Fishermen have long said that putting bait, herring being the most popular, in traps amounts to feeding lobsters by supplying them with free meals.

Little lobsters can freely crawl in and out of traps until they grow large enough to be trapped.

Besides bait, lobsters generally eat crabs, mussels, clams, snails, urchins, worms and, on occasion, each other.

For the study, Grabowski and a research technician last summer used dive equipment to collect lobsters from the ocean bottom a few miles off the mid-coast fishing village of Port Clyde, and more lobsters off of Monhegan, an island about a dozen miles off the coast.

The project also included scientists from the University of Maine and the Department of Marine Resources, and lobster fishermen from Port Clyde and Monhegan.

To determine the diet makeup, scientists analyzed the lobsters' stomach contents and conducted a chemical analysis of the lobster meat.

They found that herring made up 33% to 55% of the diet of lobsters off Port Clyde.

The lobsters off Monhegan, however, had little or no herring in them.

That's because lobstering is banned there from June into November, meaning that there are no herring-filled traps in the water in those months.

The study also raises questions about the long-term effects that could result from lobstermen, in essence, feeding lobsters much like farmers feed their animals.

What happens, for instance, when you take 220 million pounds of herring out of the ecosystem to feed another creature in the ocean?

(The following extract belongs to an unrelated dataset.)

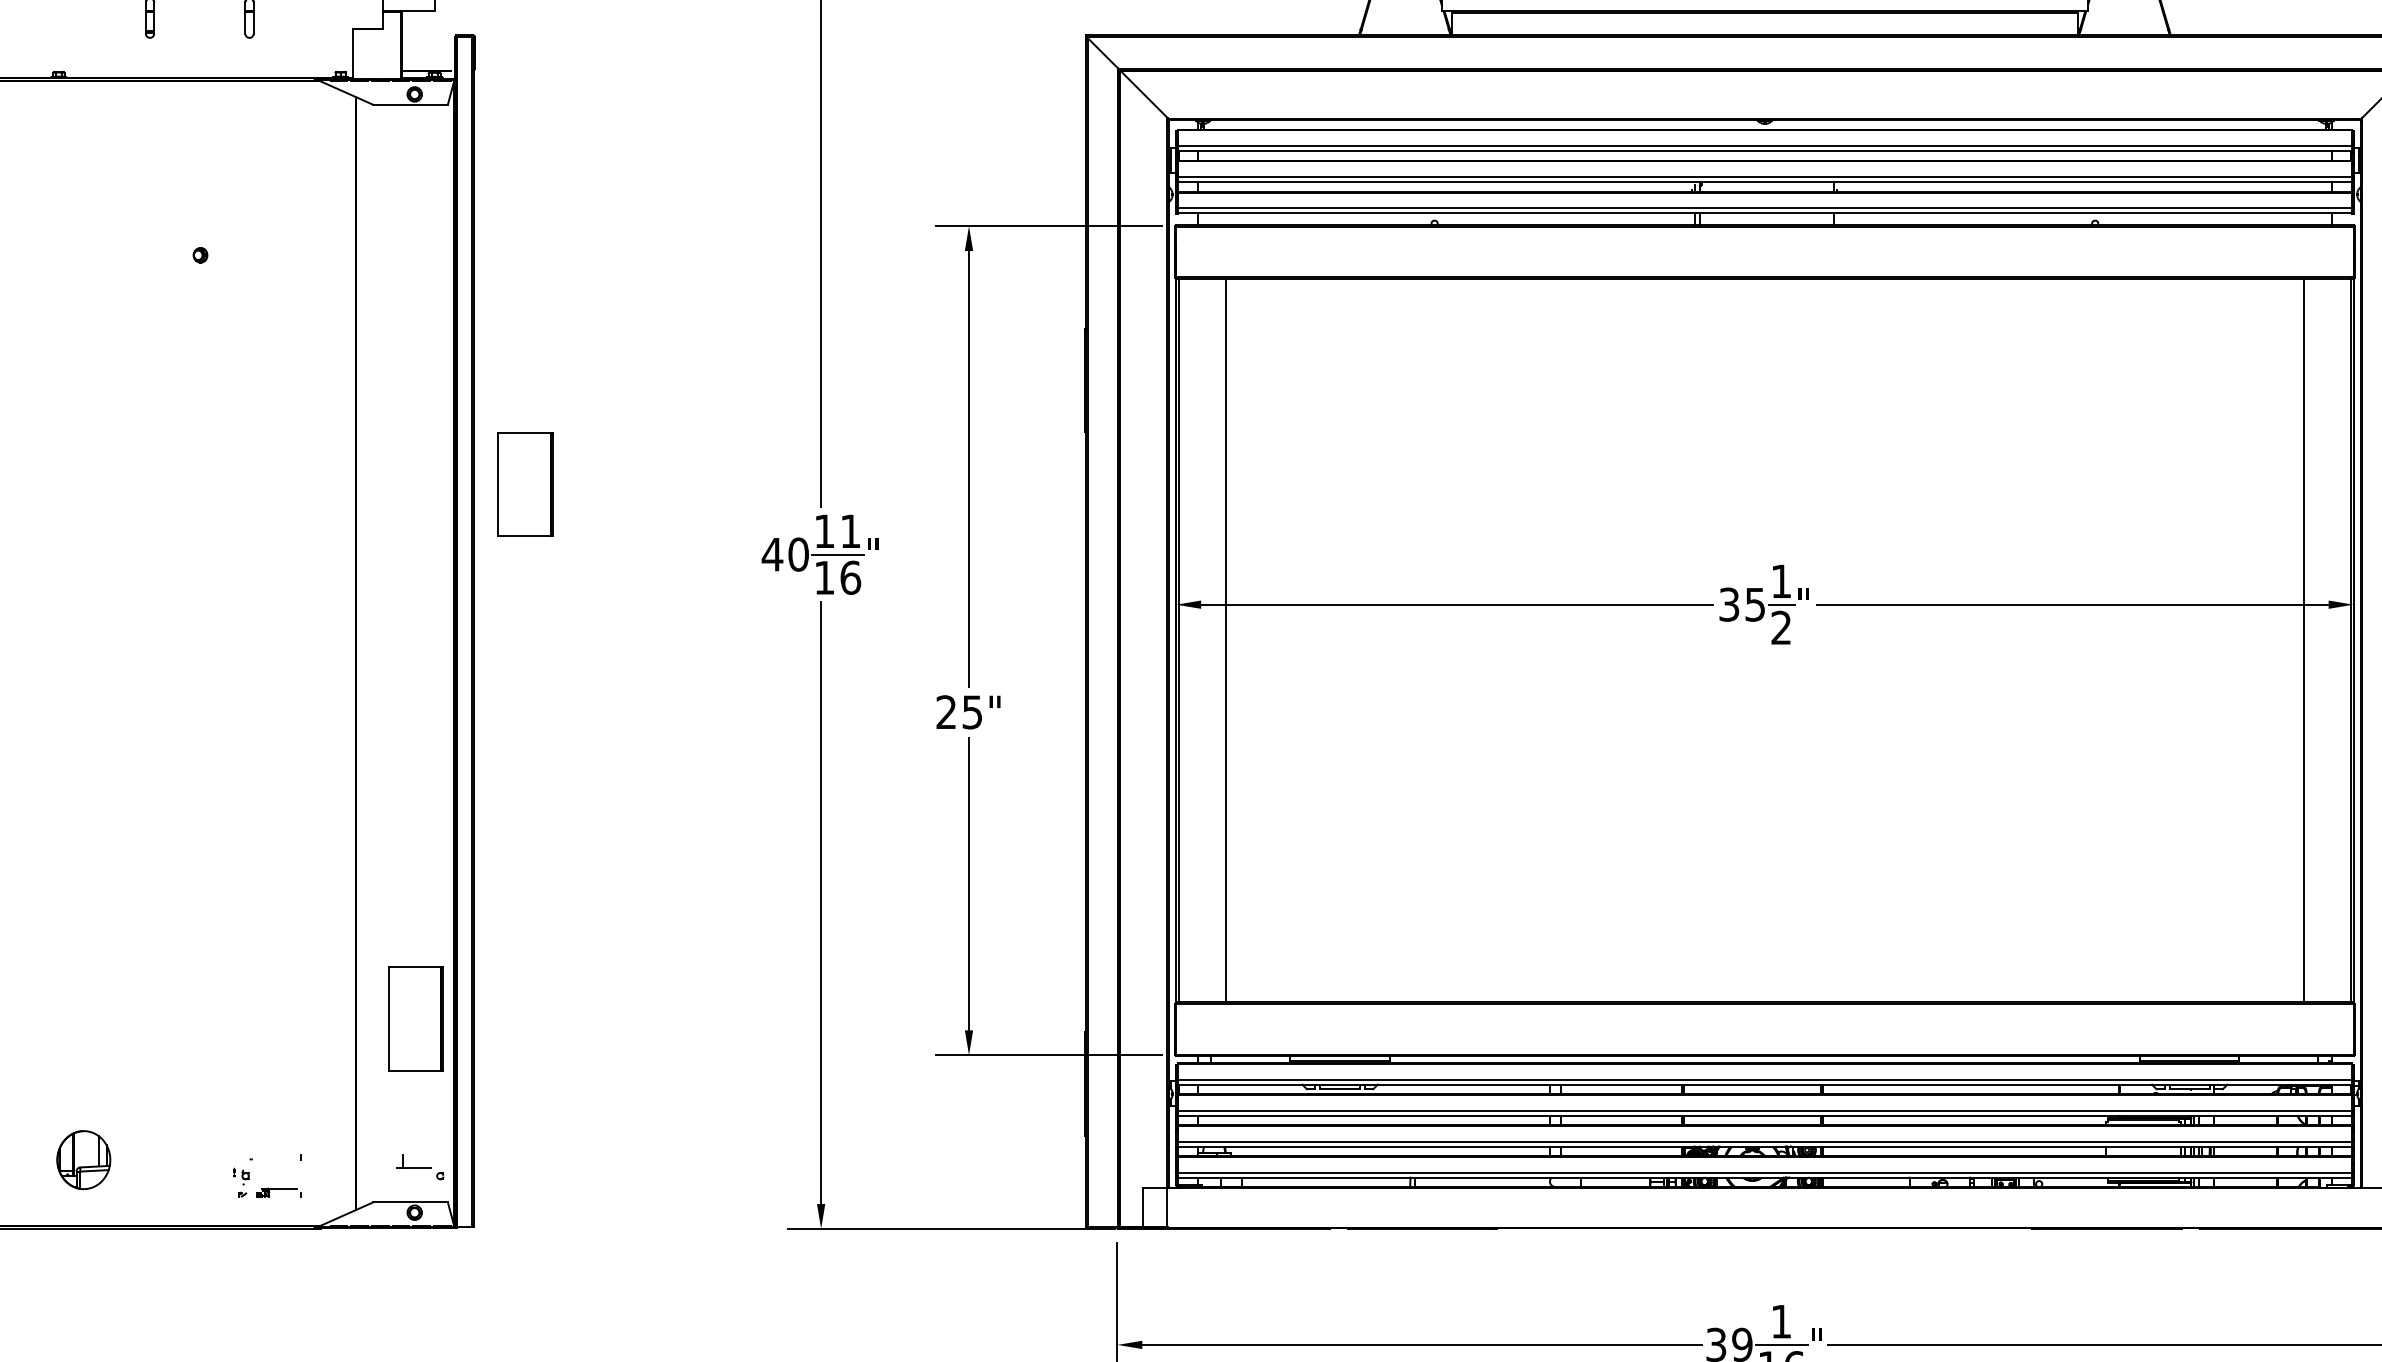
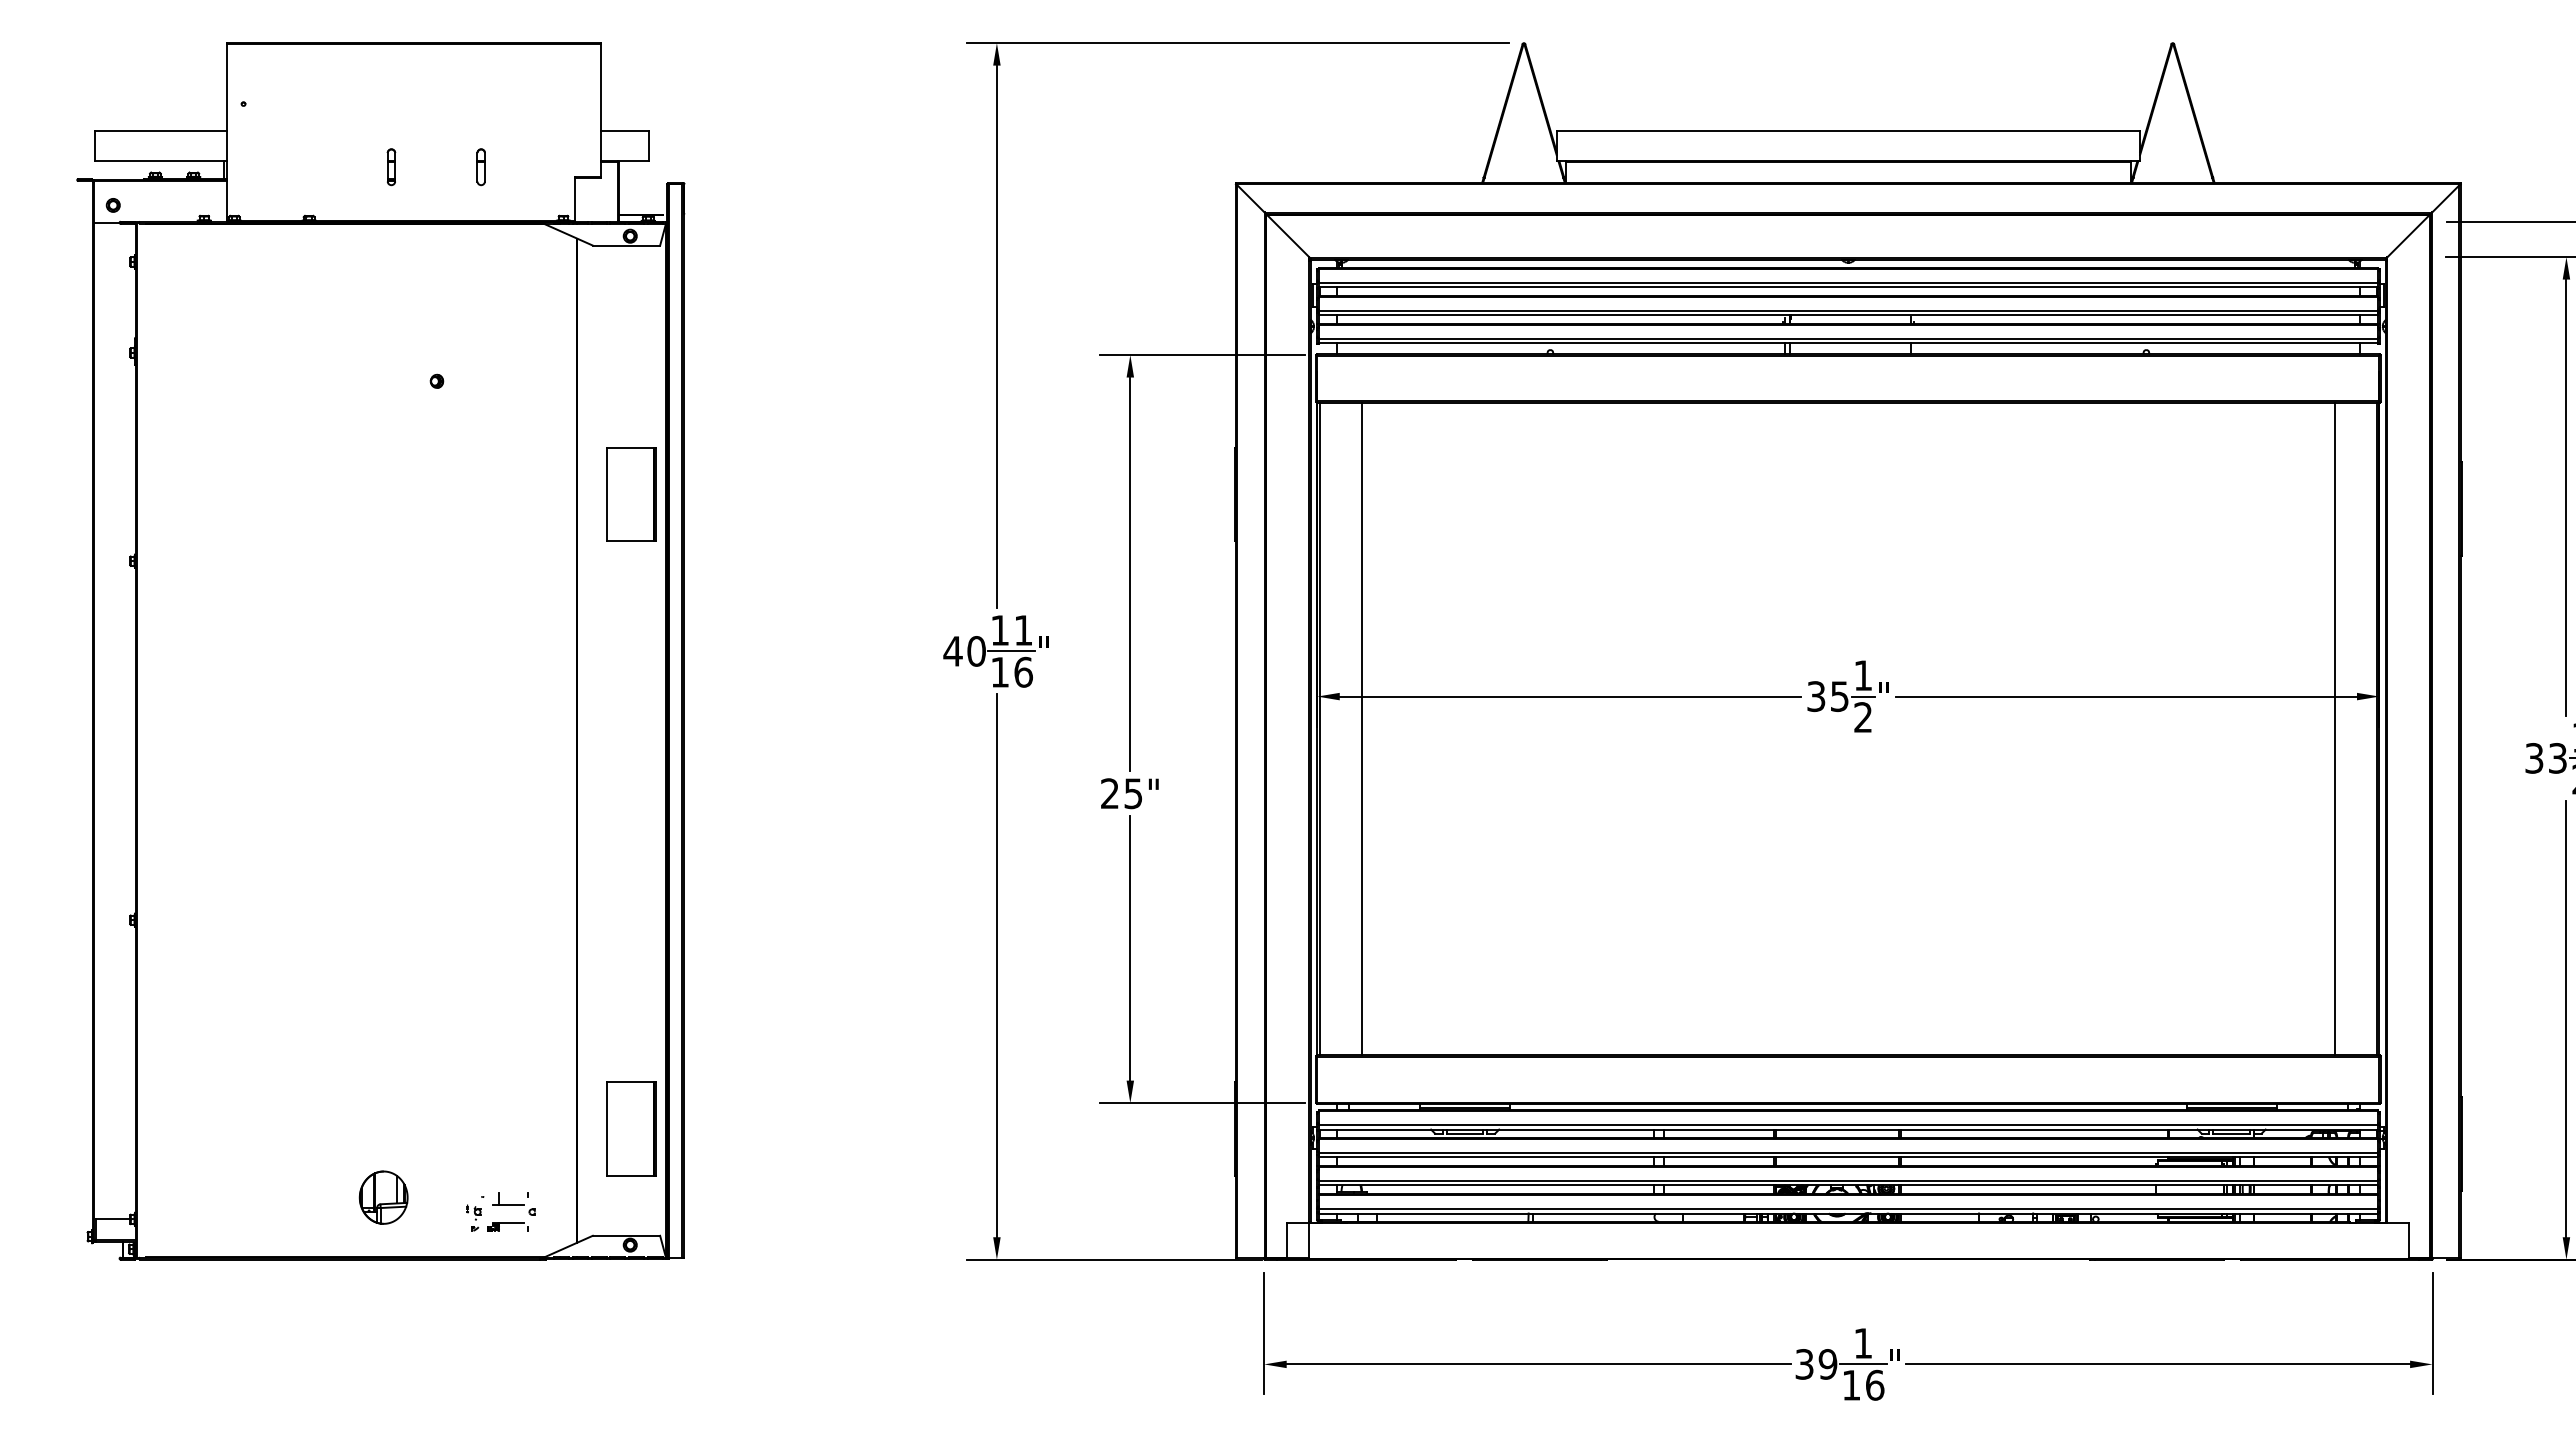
part: (525, 484) -> (631, 494), moved
part: (416, 1018) -> (631, 1128), moved
part: (83, 1159) -> (383, 1197), moved
part: (419, 1166) -> (513, 1203), moved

With so much herring in the water, are crabs, mussels and other lobster prey under less pressure from lobsters and more likely to survive?

Bob Bayer, executive director of the Lobster Institute research and education organization, said the findings also underscore the importance of herring as a bait source for fishermen.

He said herring is a pop- ular food among consumers in Europe and could grow in popularity among American eaters.

If that happens, lobstermen could face severe herring shortages.

"There's barely enough herring to go around," Bayer said.